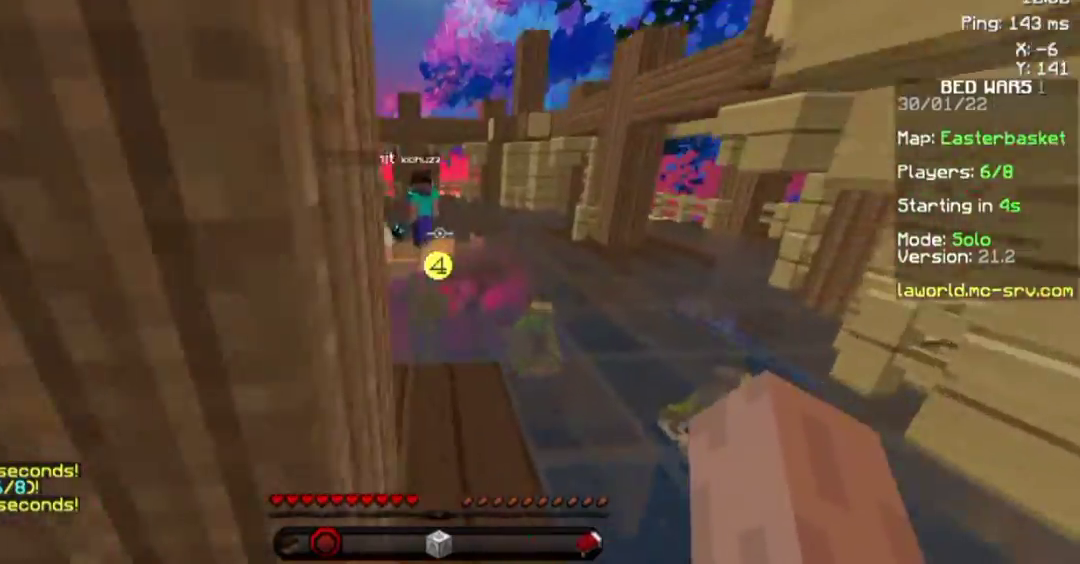
{"keys": ["a", "space", "w"], "mouse": [], "events": [[117, "d", "up"], [117, "mouse_left", "down"], [167, "mouse_left", "up"], [317, "mouse_left", "down"], [367, "a", "down"], [367, "mouse_left", "up"]]}
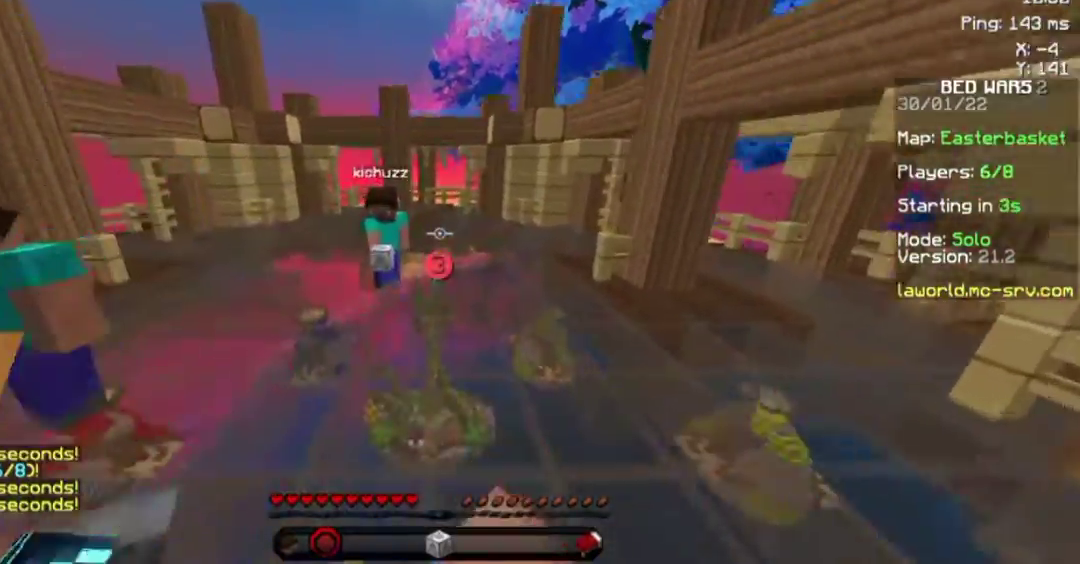
{"keys": ["space"], "mouse": ["left"], "events": [[117, "mouse_left", "down"], [167, "mouse_left", "up"], [200, "mouse_left", "down"], [417, "mouse_left", "up"], [467, "a", "up"], [467, "mouse_left", "down"], [467, "w", "up"]]}
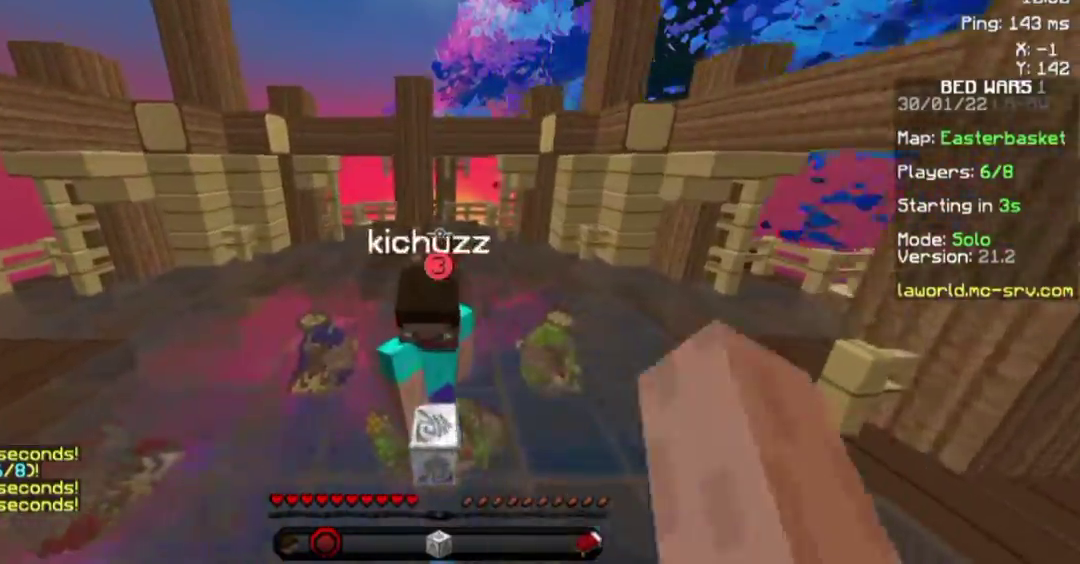
{"keys": ["s", "space"], "mouse": [], "events": [[167, "mouse_left", "up"], [167, "s", "down"], [200, "mouse_left", "down"], [467, "mouse_left", "up"]]}
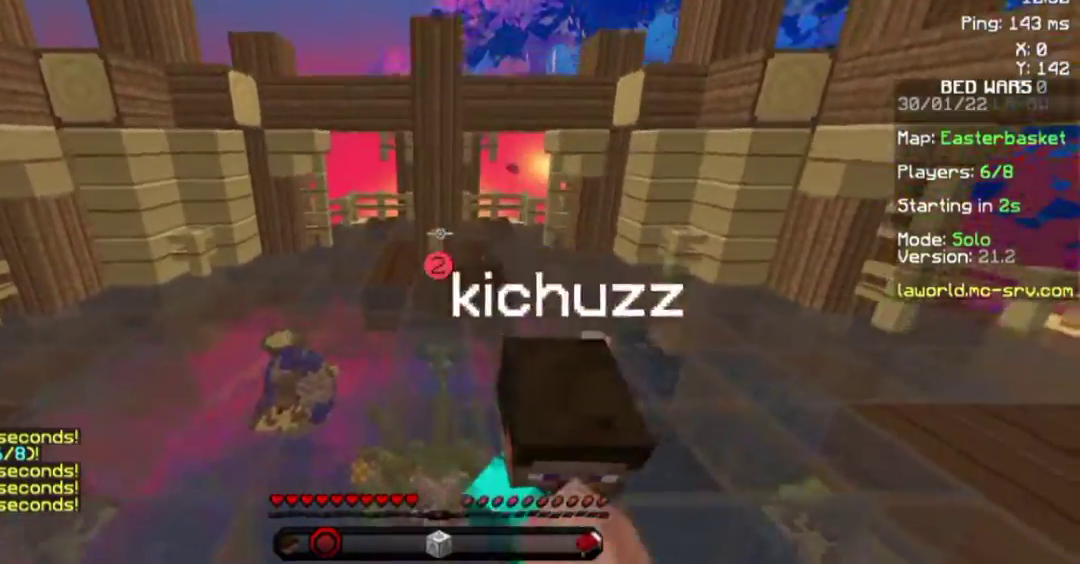
{"keys": ["s", "space"], "mouse": ["left"], "events": [[50, "mouse_left", "down"], [317, "mouse_left", "up"], [367, "mouse_left", "down"], [450, "mouse_left", "up"], [500, "mouse_left", "down"]]}
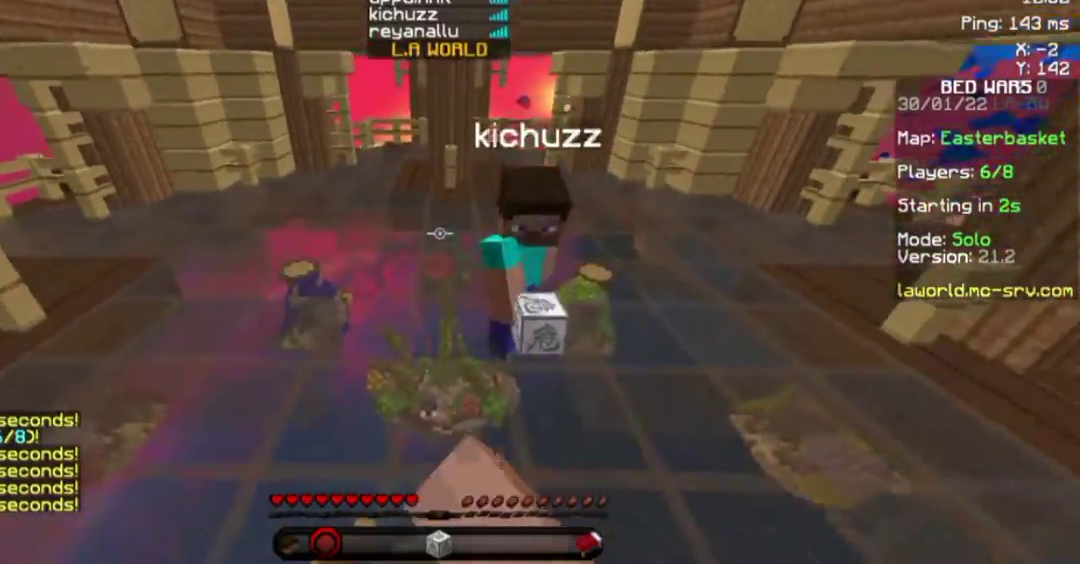
{"keys": ["s", "space"], "mouse": [], "events": [[100, "mouse_left", "up"], [167, "mouse_left", "down"], [267, "mouse_left", "up"], [367, "mouse_left", "down"], [417, "mouse_left", "up"]]}
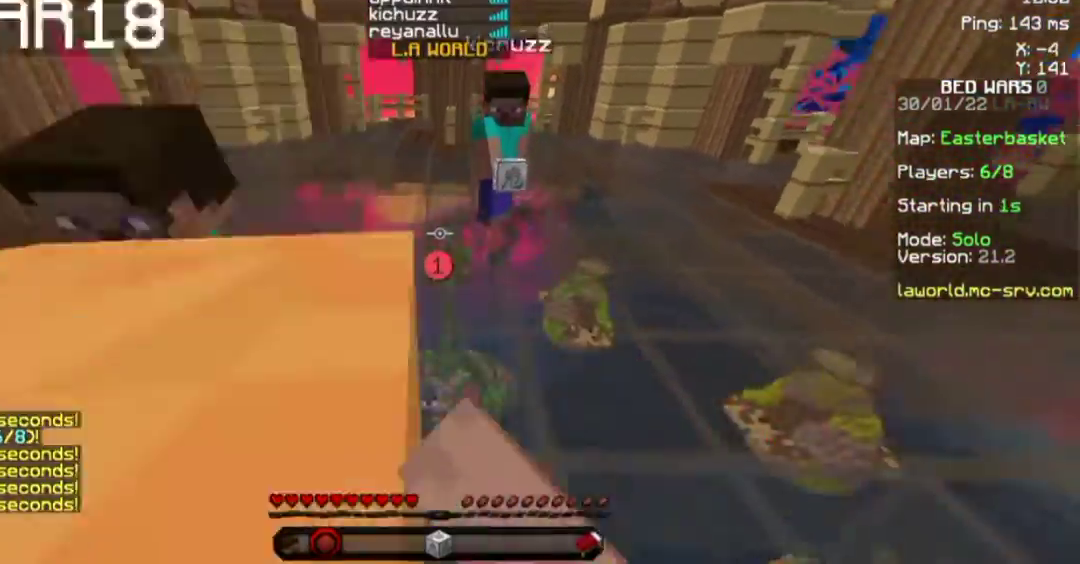
{"keys": ["s", "space"], "mouse": [], "events": [[17, "mouse_left", "down"], [100, "mouse_left", "up"], [150, "mouse_left", "down"], [267, "mouse_left", "up"], [367, "mouse_left", "down"], [417, "mouse_left", "up"]]}
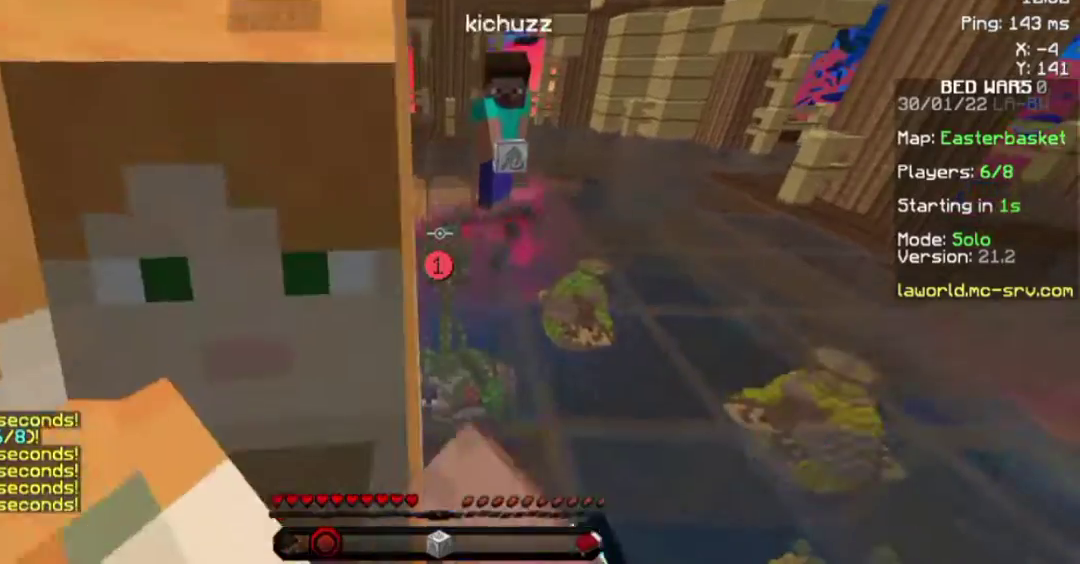
{"keys": ["s", "space"], "mouse": ["left"], "events": [[417, "mouse_left", "down"]]}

_ _ _

The answer must reproduce every line of the records above exactly, with all pictures left out.

{"keys": ["a", "space", "w"], "mouse": [], "events": [[117, "d", "up"], [117, "mouse_left", "down"], [167, "mouse_left", "up"], [317, "mouse_left", "down"], [367, "a", "down"], [367, "mouse_left", "up"]]}
{"keys": ["space"], "mouse": ["left"], "events": [[117, "mouse_left", "down"], [167, "mouse_left", "up"], [200, "mouse_left", "down"], [417, "mouse_left", "up"], [467, "a", "up"], [467, "mouse_left", "down"], [467, "w", "up"]]}
{"keys": ["s", "space"], "mouse": [], "events": [[167, "mouse_left", "up"], [167, "s", "down"], [200, "mouse_left", "down"], [467, "mouse_left", "up"]]}
{"keys": ["s", "space"], "mouse": ["left"], "events": [[50, "mouse_left", "down"], [317, "mouse_left", "up"], [367, "mouse_left", "down"], [450, "mouse_left", "up"], [500, "mouse_left", "down"]]}
{"keys": ["s", "space"], "mouse": [], "events": [[100, "mouse_left", "up"], [167, "mouse_left", "down"], [267, "mouse_left", "up"], [367, "mouse_left", "down"], [417, "mouse_left", "up"]]}
{"keys": ["s", "space"], "mouse": [], "events": [[17, "mouse_left", "down"], [100, "mouse_left", "up"], [150, "mouse_left", "down"], [267, "mouse_left", "up"], [367, "mouse_left", "down"], [417, "mouse_left", "up"]]}
{"keys": ["s", "space"], "mouse": ["left"], "events": [[417, "mouse_left", "down"]]}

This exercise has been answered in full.